Van Morrison Into The Music


Per una buona parte del pubblico italiano il primo impatto con Van Morrison è stato nel film di Martin Scorsese L'Ultimo Valzer, durante quella sequenza del finale di «Caravan" in cui il nostro (piccolo, rosso e cattivo) ci da dentro come un dannato con la sua gambetta a scalciare nell'aria in una galvanizzata atmosfera rhythm & blues. E non sono stati in pochi all'uscita, con gli occhi piccoli e le orecchie trasognate, a sussurare che la cosa migliore del film era stata proprio la sua "Caravan".
Van Morrison è probabilmente uno dei due o tre artisti più importanti della musica rock, assieme a Dylan e l'altro mettetelo voi.
È un piccolo irlandese trapiantato in America, ed innamorato del rhythm & blues. Ma non solo innamorato, del R & B Van Morrison è il più grande interprete: quando sul palco mangia il microfono, ordinando il tempo al suo gruppo con il pugno alzato, e lascia che la musica scorra e scorra, ricca di fiati e di cori senza preoccuparsi di incanalare la propria voce fra le sbarre di un ritmo ferreo, giacche lo swing il Van l'ha nell'animo, quando mormora per decine di volte dum derra dum dum diddy dahdah, ho yeah, yeah, yeah, yeah.
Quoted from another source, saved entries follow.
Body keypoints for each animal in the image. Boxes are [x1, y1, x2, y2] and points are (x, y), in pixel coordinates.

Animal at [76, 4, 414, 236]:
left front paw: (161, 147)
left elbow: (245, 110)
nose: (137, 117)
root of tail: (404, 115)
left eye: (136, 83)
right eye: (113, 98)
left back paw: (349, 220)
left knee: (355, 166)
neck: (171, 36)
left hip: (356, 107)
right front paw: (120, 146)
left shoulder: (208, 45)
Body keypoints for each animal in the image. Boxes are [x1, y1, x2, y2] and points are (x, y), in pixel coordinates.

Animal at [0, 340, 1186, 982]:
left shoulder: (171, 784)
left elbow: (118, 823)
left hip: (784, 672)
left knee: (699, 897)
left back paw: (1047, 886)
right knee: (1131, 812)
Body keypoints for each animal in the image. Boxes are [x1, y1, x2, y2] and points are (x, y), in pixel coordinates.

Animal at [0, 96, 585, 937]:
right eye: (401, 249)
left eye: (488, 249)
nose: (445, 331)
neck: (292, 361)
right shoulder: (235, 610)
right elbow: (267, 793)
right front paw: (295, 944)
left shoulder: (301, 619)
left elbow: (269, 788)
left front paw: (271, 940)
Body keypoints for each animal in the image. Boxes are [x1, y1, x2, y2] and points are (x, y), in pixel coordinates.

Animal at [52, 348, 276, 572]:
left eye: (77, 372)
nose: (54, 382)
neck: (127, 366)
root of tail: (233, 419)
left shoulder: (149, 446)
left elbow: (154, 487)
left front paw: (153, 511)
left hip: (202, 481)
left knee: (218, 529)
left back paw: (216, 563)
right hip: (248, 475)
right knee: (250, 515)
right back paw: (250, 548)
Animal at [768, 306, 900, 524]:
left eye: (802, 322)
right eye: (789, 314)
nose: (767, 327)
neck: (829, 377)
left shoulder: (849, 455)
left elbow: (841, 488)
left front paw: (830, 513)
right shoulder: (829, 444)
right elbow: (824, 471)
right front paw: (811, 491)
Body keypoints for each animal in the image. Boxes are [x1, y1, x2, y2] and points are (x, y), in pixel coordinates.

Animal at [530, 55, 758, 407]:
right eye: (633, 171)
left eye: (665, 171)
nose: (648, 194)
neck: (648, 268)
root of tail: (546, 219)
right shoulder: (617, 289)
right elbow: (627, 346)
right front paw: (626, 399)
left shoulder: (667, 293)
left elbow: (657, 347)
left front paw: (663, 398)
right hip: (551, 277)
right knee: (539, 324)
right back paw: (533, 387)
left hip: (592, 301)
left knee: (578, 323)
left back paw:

Quando sospira forte, chiede al sax un assolo e poi si inserisce con le proprie storie tutte in circolo attorno alla stessa frase:
"I want you to meet me
1 want you to meet me
1 want you to meet me
1 want you to meet me
are you going to meet me?"

Questo è in realtà il rhythm & blues, la musica che più di ogni altra può vantarsi di essere la logica figlia di quel blues che un secolo fa nasceva sulle rive del Mississippi.
Rhythm & blues, blues e ritmo, il ritmo di un gruppo che stende il tappeto ai «piedi» della voce che conduce il discorso di tutto il concerto, che inventa le note e le fa combaciare l'una all'altra, nel disegno free delle sensazioni, proprio un passo dopo di dove si ferma la poesia.
Essere nato in Irlanda non è poi stato un ostacolo all'assorbimento del rhythm & blues, ma anzi una fortuna nella creazione del proprio mondo folcloristico di gighe e degli gnomi di quella terra.
Per Van la fusione degli sfumati ritmi nordici dei propri natali, con le note calde e tristi di Muddy Waters è naturale proprio perché non deve sforzarsi nel comporre le songs, ma solo portare “carta e penna sulle colline rotolanti” e disegnare con la propria tecnica quello che noi solo possiamo avvertire o ascoltare.
E Van ci canta delle proprie vibrazioni di nostalgia per la terra, che non è d'obbligo la terra dei natali, ma qualsiasi secca o grassa terra d'America che egli senta come casa. Ci canta del suo viaggio, di questo travagliato viaggio attraverso la vita, dalle bruttezze e l'insicurezza verso la restituita serenità assaggiata tanto indietro nei ricordi, verso una donna, verso la gioia, verso la casa, la sua casa universale, verso anche quel suo dio questa volta tutto irlandese, quel dio che ogni suo compaesano ha ogni giorno alla propria tavola.
Ho detto verso una donna: c'è sempre una donna nelle canzoni di Morrison, una donna sensuale, una donna sempre persa e sempre riconquistata, sempre allontanata dall'aridità degli avvenimenti e sempre fotografata nel momento del riabbraccio, o meglio un attimo prima, quando la donna è li dietro l'angolo e il nostro vibra di impazienza.
C'è sempre un ritrovamento, un dopo la tempesta.
E sarebbe certo fargli un torto non voler ricordare dell'amore di Morrison per la musica, la musica in se stessa avulsa da ogni altro significato, la musica che tanto appartiene alla gente nella nebbiosa Irlanda, quanto a quell'altra gente nera che nei campi di cotone, e non solo li, aveva proprio nella musica il motivo di riallacciamento ideale con la terra da cui era stata rapita.